• [DIRECTIONS] In full and without change, repeat the records shown below.
-------- DATASET RECORDS --------
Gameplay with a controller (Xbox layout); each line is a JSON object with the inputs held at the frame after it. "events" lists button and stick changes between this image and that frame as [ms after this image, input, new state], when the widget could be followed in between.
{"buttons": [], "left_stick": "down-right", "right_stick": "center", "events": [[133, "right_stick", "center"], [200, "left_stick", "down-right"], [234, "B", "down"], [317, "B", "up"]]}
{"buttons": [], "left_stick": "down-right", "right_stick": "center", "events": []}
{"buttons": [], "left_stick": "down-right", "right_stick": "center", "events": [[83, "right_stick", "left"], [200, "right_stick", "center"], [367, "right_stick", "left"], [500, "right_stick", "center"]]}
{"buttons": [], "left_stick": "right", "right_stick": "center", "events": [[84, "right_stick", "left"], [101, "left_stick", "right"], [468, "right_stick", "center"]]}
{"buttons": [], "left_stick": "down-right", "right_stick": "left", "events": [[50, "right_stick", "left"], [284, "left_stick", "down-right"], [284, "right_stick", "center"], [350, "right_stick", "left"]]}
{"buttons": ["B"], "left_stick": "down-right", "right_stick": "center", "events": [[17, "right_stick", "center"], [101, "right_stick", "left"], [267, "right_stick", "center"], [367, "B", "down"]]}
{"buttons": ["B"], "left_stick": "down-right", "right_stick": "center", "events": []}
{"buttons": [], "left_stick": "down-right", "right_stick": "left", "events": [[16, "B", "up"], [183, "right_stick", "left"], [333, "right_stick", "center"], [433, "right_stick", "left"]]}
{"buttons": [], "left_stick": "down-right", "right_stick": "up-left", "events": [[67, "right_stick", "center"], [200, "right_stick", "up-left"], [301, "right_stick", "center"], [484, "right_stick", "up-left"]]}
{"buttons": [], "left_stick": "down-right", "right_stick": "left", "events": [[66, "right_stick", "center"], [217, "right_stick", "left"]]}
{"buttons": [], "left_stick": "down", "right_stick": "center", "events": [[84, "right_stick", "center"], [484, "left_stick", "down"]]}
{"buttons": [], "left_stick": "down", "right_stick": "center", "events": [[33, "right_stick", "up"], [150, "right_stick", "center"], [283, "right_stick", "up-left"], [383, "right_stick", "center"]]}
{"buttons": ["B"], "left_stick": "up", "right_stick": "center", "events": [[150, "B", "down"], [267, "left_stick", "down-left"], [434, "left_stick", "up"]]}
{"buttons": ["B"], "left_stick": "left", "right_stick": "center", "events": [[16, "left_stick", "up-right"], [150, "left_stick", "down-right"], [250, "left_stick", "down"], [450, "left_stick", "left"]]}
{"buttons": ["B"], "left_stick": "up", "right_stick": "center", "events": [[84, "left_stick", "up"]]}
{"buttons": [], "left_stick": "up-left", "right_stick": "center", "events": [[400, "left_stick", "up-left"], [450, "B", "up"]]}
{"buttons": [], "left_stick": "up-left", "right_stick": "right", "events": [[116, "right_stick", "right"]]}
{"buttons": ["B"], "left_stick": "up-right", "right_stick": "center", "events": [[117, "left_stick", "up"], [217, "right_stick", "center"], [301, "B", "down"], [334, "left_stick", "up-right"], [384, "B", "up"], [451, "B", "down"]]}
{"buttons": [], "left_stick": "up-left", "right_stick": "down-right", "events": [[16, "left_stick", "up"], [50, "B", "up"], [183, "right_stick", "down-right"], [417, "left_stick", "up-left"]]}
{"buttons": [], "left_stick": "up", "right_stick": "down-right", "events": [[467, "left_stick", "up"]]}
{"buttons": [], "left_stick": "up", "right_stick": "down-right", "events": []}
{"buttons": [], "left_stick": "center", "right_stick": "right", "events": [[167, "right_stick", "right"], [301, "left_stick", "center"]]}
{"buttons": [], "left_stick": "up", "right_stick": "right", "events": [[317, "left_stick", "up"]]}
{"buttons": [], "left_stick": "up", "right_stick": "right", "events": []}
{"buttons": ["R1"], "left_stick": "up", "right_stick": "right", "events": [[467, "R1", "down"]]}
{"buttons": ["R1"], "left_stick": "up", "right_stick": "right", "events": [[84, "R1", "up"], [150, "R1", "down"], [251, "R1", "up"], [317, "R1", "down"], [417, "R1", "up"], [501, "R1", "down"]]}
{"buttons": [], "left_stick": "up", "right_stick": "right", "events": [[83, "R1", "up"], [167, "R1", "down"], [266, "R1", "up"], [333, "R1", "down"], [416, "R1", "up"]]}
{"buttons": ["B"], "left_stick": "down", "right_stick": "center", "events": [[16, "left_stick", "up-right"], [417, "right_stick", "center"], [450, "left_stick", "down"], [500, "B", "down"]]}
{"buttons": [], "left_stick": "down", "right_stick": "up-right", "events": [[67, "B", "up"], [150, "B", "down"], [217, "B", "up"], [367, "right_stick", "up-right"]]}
--------
• [COMPLETED TASK]
Gameplay with a controller (Xbox layout); each line is a JSON object with the inputs held at the frame after it. "events" lists button and stick changes between this image and that frame as [ms after this image, input, new state], when the widget could be followed in between.
{"buttons": [], "left_stick": "down-right", "right_stick": "center", "events": [[133, "right_stick", "center"], [200, "left_stick", "down-right"], [234, "B", "down"], [317, "B", "up"]]}
{"buttons": [], "left_stick": "down-right", "right_stick": "center", "events": []}
{"buttons": [], "left_stick": "down-right", "right_stick": "center", "events": [[83, "right_stick", "left"], [200, "right_stick", "center"], [367, "right_stick", "left"], [500, "right_stick", "center"]]}
{"buttons": [], "left_stick": "right", "right_stick": "center", "events": [[84, "right_stick", "left"], [101, "left_stick", "right"], [468, "right_stick", "center"]]}
{"buttons": [], "left_stick": "down-right", "right_stick": "left", "events": [[50, "right_stick", "left"], [284, "left_stick", "down-right"], [284, "right_stick", "center"], [350, "right_stick", "left"]]}
{"buttons": ["B"], "left_stick": "down-right", "right_stick": "center", "events": [[17, "right_stick", "center"], [101, "right_stick", "left"], [267, "right_stick", "center"], [367, "B", "down"]]}
{"buttons": ["B"], "left_stick": "down-right", "right_stick": "center", "events": []}
{"buttons": [], "left_stick": "down-right", "right_stick": "left", "events": [[16, "B", "up"], [183, "right_stick", "left"], [333, "right_stick", "center"], [433, "right_stick", "left"]]}
{"buttons": [], "left_stick": "down-right", "right_stick": "up-left", "events": [[67, "right_stick", "center"], [200, "right_stick", "up-left"], [301, "right_stick", "center"], [484, "right_stick", "up-left"]]}
{"buttons": [], "left_stick": "down-right", "right_stick": "left", "events": [[66, "right_stick", "center"], [217, "right_stick", "left"]]}
{"buttons": [], "left_stick": "down", "right_stick": "center", "events": [[84, "right_stick", "center"], [484, "left_stick", "down"]]}
{"buttons": [], "left_stick": "down", "right_stick": "center", "events": [[33, "right_stick", "up"], [150, "right_stick", "center"], [283, "right_stick", "up-left"], [383, "right_stick", "center"]]}
{"buttons": ["B"], "left_stick": "up", "right_stick": "center", "events": [[150, "B", "down"], [267, "left_stick", "down-left"], [434, "left_stick", "up"]]}
{"buttons": ["B"], "left_stick": "left", "right_stick": "center", "events": [[16, "left_stick", "up-right"], [150, "left_stick", "down-right"], [250, "left_stick", "down"], [450, "left_stick", "left"]]}
{"buttons": ["B"], "left_stick": "up", "right_stick": "center", "events": [[84, "left_stick", "up"]]}
{"buttons": [], "left_stick": "up-left", "right_stick": "center", "events": [[400, "left_stick", "up-left"], [450, "B", "up"]]}
{"buttons": [], "left_stick": "up-left", "right_stick": "right", "events": [[116, "right_stick", "right"]]}
{"buttons": ["B"], "left_stick": "up-right", "right_stick": "center", "events": [[117, "left_stick", "up"], [217, "right_stick", "center"], [301, "B", "down"], [334, "left_stick", "up-right"], [384, "B", "up"], [451, "B", "down"]]}
{"buttons": [], "left_stick": "up-left", "right_stick": "down-right", "events": [[16, "left_stick", "up"], [50, "B", "up"], [183, "right_stick", "down-right"], [417, "left_stick", "up-left"]]}
{"buttons": [], "left_stick": "up", "right_stick": "down-right", "events": [[467, "left_stick", "up"]]}
{"buttons": [], "left_stick": "up", "right_stick": "down-right", "events": []}
{"buttons": [], "left_stick": "center", "right_stick": "right", "events": [[167, "right_stick", "right"], [301, "left_stick", "center"]]}
{"buttons": [], "left_stick": "up", "right_stick": "right", "events": [[317, "left_stick", "up"]]}
{"buttons": [], "left_stick": "up", "right_stick": "right", "events": []}
{"buttons": ["R1"], "left_stick": "up", "right_stick": "right", "events": [[467, "R1", "down"]]}
{"buttons": ["R1"], "left_stick": "up", "right_stick": "right", "events": [[84, "R1", "up"], [150, "R1", "down"], [251, "R1", "up"], [317, "R1", "down"], [417, "R1", "up"], [501, "R1", "down"]]}
{"buttons": [], "left_stick": "up", "right_stick": "right", "events": [[83, "R1", "up"], [167, "R1", "down"], [266, "R1", "up"], [333, "R1", "down"], [416, "R1", "up"]]}
{"buttons": ["B"], "left_stick": "down", "right_stick": "center", "events": [[16, "left_stick", "up-right"], [417, "right_stick", "center"], [450, "left_stick", "down"], [500, "B", "down"]]}
{"buttons": [], "left_stick": "down", "right_stick": "up-right", "events": [[67, "B", "up"], [150, "B", "down"], [217, "B", "up"], [367, "right_stick", "up-right"]]}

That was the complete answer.